◆ **EXCERPT TO READ**
◆ ◆ ◆ ◆
# Another Kodiak Insert to free standing stove story...



## Coolerman (Feb 4, 2014)

Hello folks! I rarely post here, I mostly mine the wealth of knowledge that is available. However I have a story to relate and need some advice/help. First the story... Here is a link to pics of the stove :http://www.globalsoftware-inc.com/coolerman/1335/Shop_Stove.htm

I just bought a Kodiak Stove insert  for $150 for use out in my garage/shop. Guy said it was removed from his parents house in 1986 and he thought it was a 1976 year stove.

It was all rusty and pitted from being left in a barn for many years, but the metal was sound. It is really heavy and I had to use a cherry picker to move it around! I sand blasted it, broke off the air vent bolts trying to unscrew them, replaced those with new ones, replaced the gaskets, and gave it three coats of BBQ Black paint. It came out pretty good. I then placed it on some 16" chimney blocks to get it up off the floor for easier loading and to prevent any gasoline fumes from reaching it. ( I do not store gas or other flammables in my garage but I do park in it. Gas tank leaks do occur.)
Now I could  measure for the chimney pipe. The stove requires 8" diameter pipe. Ordered one 60" section of galvanized Class A pipe which I painted BBQ Black, one stainless cap, 2 four foot sections of single wall, one 11"slip fit single wall, one stove top adapter and one damper assembly. I already had the roof support left over from the fireplace install. All I had to do was fabricate the Uni-Strut support for the roof support bracket.Total height of chimney from stove top to top of Class A pipe =  just about 15'. I have the top of the Class A section (Height does NOT include cap) 2 foot above the roof peak and a bit over 3 feet above the metal roof.  I completed the install this weekend.
◆ ◆ ◆ ◆
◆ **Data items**
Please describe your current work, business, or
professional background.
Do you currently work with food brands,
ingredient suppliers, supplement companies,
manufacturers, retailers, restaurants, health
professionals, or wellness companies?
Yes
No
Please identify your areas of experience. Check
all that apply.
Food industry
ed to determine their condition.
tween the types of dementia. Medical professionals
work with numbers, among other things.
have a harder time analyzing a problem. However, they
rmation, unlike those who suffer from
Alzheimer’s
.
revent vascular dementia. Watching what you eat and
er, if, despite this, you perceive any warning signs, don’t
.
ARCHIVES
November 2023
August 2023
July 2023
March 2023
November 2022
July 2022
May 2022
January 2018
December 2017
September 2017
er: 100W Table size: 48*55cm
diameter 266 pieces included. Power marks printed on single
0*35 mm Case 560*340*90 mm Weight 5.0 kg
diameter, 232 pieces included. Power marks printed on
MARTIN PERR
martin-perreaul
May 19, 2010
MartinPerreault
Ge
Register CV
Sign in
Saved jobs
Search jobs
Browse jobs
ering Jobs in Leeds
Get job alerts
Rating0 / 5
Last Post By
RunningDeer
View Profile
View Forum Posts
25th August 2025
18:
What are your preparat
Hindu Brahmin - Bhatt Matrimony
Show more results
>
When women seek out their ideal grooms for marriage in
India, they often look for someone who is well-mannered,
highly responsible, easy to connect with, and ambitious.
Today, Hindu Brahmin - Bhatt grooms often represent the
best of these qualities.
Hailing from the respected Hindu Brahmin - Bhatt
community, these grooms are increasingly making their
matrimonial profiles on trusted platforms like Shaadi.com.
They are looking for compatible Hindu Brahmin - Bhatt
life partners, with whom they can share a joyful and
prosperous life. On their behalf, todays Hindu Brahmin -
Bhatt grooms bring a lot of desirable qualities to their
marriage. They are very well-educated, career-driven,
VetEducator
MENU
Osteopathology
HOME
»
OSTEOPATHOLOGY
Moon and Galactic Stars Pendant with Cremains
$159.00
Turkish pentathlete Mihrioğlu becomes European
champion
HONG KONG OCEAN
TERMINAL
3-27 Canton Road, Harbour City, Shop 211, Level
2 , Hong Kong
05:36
◆ ◆ ◆ ◆
◆ **EXERCISES TO COMPLETE**
a) In the forum post about the Kodiak stove insert, what diameter of chimney pipe does the stove require?
b) Rewrite every line of the data items as a numbered list, skipping any blank lines.

◆ **ANSWERS FOR THE EXERCISE**
a) 8-inch diameter pipe

b)
1. Please describe your current work, business, or
2. professional background.
3. Do you currently work with food brands,
4. ingredient suppliers, supplement companies,
5. manufacturers, retailers, restaurants, health
6. professionals, or wellness companies?
7. Yes
8. No
9. Please identify your areas of experience. Check
10. all that apply.
11. Food industry
12. ed to determine their condition.
13. tween the types of dementia. Medical professionals
14. work with numbers, among other things.
15. have a harder time analyzing a problem. However, they
16. rmation, unlike those who suffer from
17. Alzheimer’s
18. .
19. revent vascular dementia. Watching what you eat and
20. er, if, despite this, you perceive any warning signs, don’t
21. .
22. ARCHIVES
23. November 2023
24. August 2023
25. July 2023
26. March 2023
27. November 2022
28. July 2022
29. May 2022
30. January 2018
31. December 2017
32. September 2017
33. er: 100W Table size: 48*55cm
34. diameter 266 pieces included. Power marks printed on single
35. 0*35 mm Case 560*340*90 mm Weight 5.0 kg
36. diameter, 232 pieces included. Power marks printed on
37. MARTIN PERR
38. martin-perreaul
39. May 19, 2010
40. MartinPerreault
41. Ge
42. Register CV
43. Sign in
44. Saved jobs
45. Search jobs
46. Browse jobs
47. ering Jobs in Leeds
48. Get job alerts
49. Rating0 / 5
50. Last Post By
51. RunningDeer
52. View Profile
53. View Forum Posts
54. 25th August 2025
55. 18:
56. What are your preparat
57. Hindu Brahmin - Bhatt Matrimony
58. Show more results
59. >
60. When women seek out their ideal grooms for marriage in
61. India, they often look for someone who is well-mannered,
62. highly responsible, easy to connect with, and ambitious.
63. Today, Hindu Brahmin - Bhatt grooms often represent the
64. best of these qualities.
65. Hailing from the respected Hindu Brahmin - Bhatt
66. community, these grooms are increasingly making their
67. matrimonial profiles on trusted platforms like Shaadi.com.
68. They are looking for compatible Hindu Brahmin - Bhatt
69. life partners, with whom they can share a joyful and
70. prosperous life. On their behalf, todays Hindu Brahmin -
71. Bhatt grooms bring a lot of desirable qualities to their
72. marriage. They are very well-educated, career-driven,
73. VetEducator
74. MENU
75. Osteopathology
76. HOME
77. »
78. OSTEOPATHOLOGY
79. Moon and Galactic Stars Pendant with Cremains
80. $159.00
81. Turkish pentathlete Mihrioğlu becomes European
82. champion
83. HONG KONG OCEAN
84. TERMINAL
85. 3-27 Canton Road, Harbour City, Shop 211, Level
86. 2 , Hong Kong
87. 05:36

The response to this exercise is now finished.